Welcome Week ready to go

Plans are wrapping up for next week’s Welcome Week, which will feature events to educate and entertain the GW community during the first week of classes.

The week will kick off with an opening picnic and movie on the Quad Sunday night. This year’s feature is “Deep Impact.” The next night, Aug. 24, will feature Pablo Francisco at Lisner Auditorium for Comedy Night.

Tuesday will feature an open house at the Mount Vernon campus and receptions for both the College Democrats and College Republicans.

A student organization and services fair will be held Wednesday night – a chance for students to get information on dozens of student groups. Student groups and University programs also have set up socials during Welcome Week to greet new students and encourage participation.

Thursday will be a chance to explore Mount Vernon with a block party, featuring fireworks, carnival games, and swimming and tennis. The Student Activities Center will be selling discounted tickets to “Shear Madness” at the Kennedy Center.

Friday night will be GW night at the Zei Club. Admission will be free with a GWorld ID and shuttles will take students to the club.

Saturday will be a chance to go to the Beach on the Quad, sponsored by the Greek-letter community. Students also can perform community service by cleaning up the Foggy Bottom neighborhood.

On the final day of Welcome Week, Aug. 30, students can eat at one of four restaurants in the District. GW also will offer late-night tours of Washington.

-Matt Berger


D.C. youth benefit from GW generosity

At-risk youths from the Washington, D.C. area between the ages of 18 to 25 graduated July 31 from the Personal Computer Specialist Program, sponsored by GW and Howard University AmeriCorps.

The seven graduating students worked and studied with college students from the two universities. They were trained in PC Help Desk Skills, Microsoft Office, Internet PC troubleshooting and entry-level computer skills. The students spent their final month in the program completing internships with the Latino Economic Development Corporation, the Ibero-American Chamber of Commerce, Amtrak, For the Love of Children, the GW Center for Professional Development and Tempo Bookstore.

“This program has been a great asset for me,” said Casey Reeves, a program graduate, in a University press release. “I’ve learned a lot about computers and about life. Now I look forward to a brighter future, maybe even getting a grant to teach computer classes.”

-Francesca Di Meglio


GW continues performance art tradition

The University’s theater and dance, and music departments will collaborate with the Mount Vernon campus to continue “IN Series,” a 16-year-old cultural arts tradition at the all-women’s college.

The series features cabaret, connoisseur concerts and drama performed at the Florence Hollis Hand Chapel.

“In celebration of our exciting future as part of The George Washington University, we are renewing our commitment to the `IN Series’ as an expression of our educational mission, our institutional identity and our dedication to the arts,” said Grae Baxter, executive dean of The George Washington University at Mount Vernon in a University press release.
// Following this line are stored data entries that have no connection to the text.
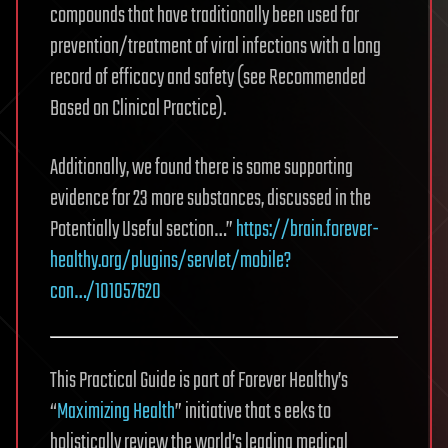
compounds that have traditionally been used for
prevention/treatment of viral infections with a long
record of efficacy and safety (see Recommended
Based on Clinical Practice).
Additionally, we found there is some supporting
evidence for 23 more substances, discussed in the
Potentially Useful section…”
https://brain.forever-
healthy.org/plugins/servlet/mobile?
con…/101057620
This Practical Guide is part of Forever Healthy’s
“
Maximizing Health
” initiative that s eeks to
holistically review the world’s leading medical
GW President Stephen Joel Trachtenberg added in the press release that GW plans to support the performance as “yet another example of GW’s commitment and contribution to the community, the city and our students.”

GW plans to fully incorporate Mount Vernon into the University by June 1999. The two institutions have been linked since October 1996, when GW took financial control of the Foxhall Road campus.

-Shruti Dat?


Museum studies program welcomes new director

Ildiko DeAngelis will be the newest face in the GW’s museum studies program when she comes to the department from the Smithsonian Institution as its new director.
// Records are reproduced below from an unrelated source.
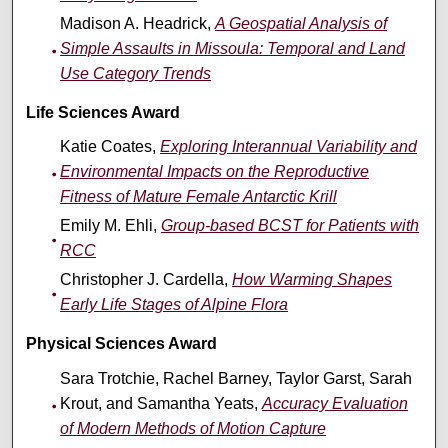
Madison A. Headrick,
A Geospatial Analysis of
Simple Assaults in Missoula: Temporal and Land
Use Category Trends
Life Sciences Award
Katie Coates,
Exploring Interannual Variability and
Environmental Impacts on the Reproductive
Fitness of Mature Female Antarctic Krill
Emily M. Ehli,
Group-based BCST for Patients with
RCC
Christopher J. Cardella,
How Warming Shapes
Early Life Stages of Alpine Flora
Physical Sciences Award
Sara Trotchie, Rachel Barney, Taylor Garst, Sarah
Krout, and Samantha Yeats,
Accuracy Evaluation
of Modern Methods of Motion Capture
DeAngelis, formerly the Smithsonian’s assistant general counsel, earned a bachelor’s degree in art history from Rutgers University and a master’s degree in art history from the State University of New York at Binghamton. She later graduated magna cum laude from American University’s law school.

After a clerkship at the Smithsonian during law school, DeAngelis was an associate at the D.C. firm Steptoe & Johnson. Later, she took her first job in museum studies as a contract assistant registrar at the Smithsonian’s National Collection of Fine Arts.

She has taught courses in GW’s museum studies program as an adjunct professor.

-Becky Neilson


ESIA awards journalists fellowships

Three journalists recently were named recipients of the Freeman Fellowship award for American journalists from GW’s Elliott School of International Affairs.

The three fellows who will work toward graduate degrees in Chinese or East Asian studies while continuing their careers are:

Douglas Struck, a 24-year journalist serving on The Washington Post Metro staff who will become The Post’s Tokyo bureau chief in the fall of 1999.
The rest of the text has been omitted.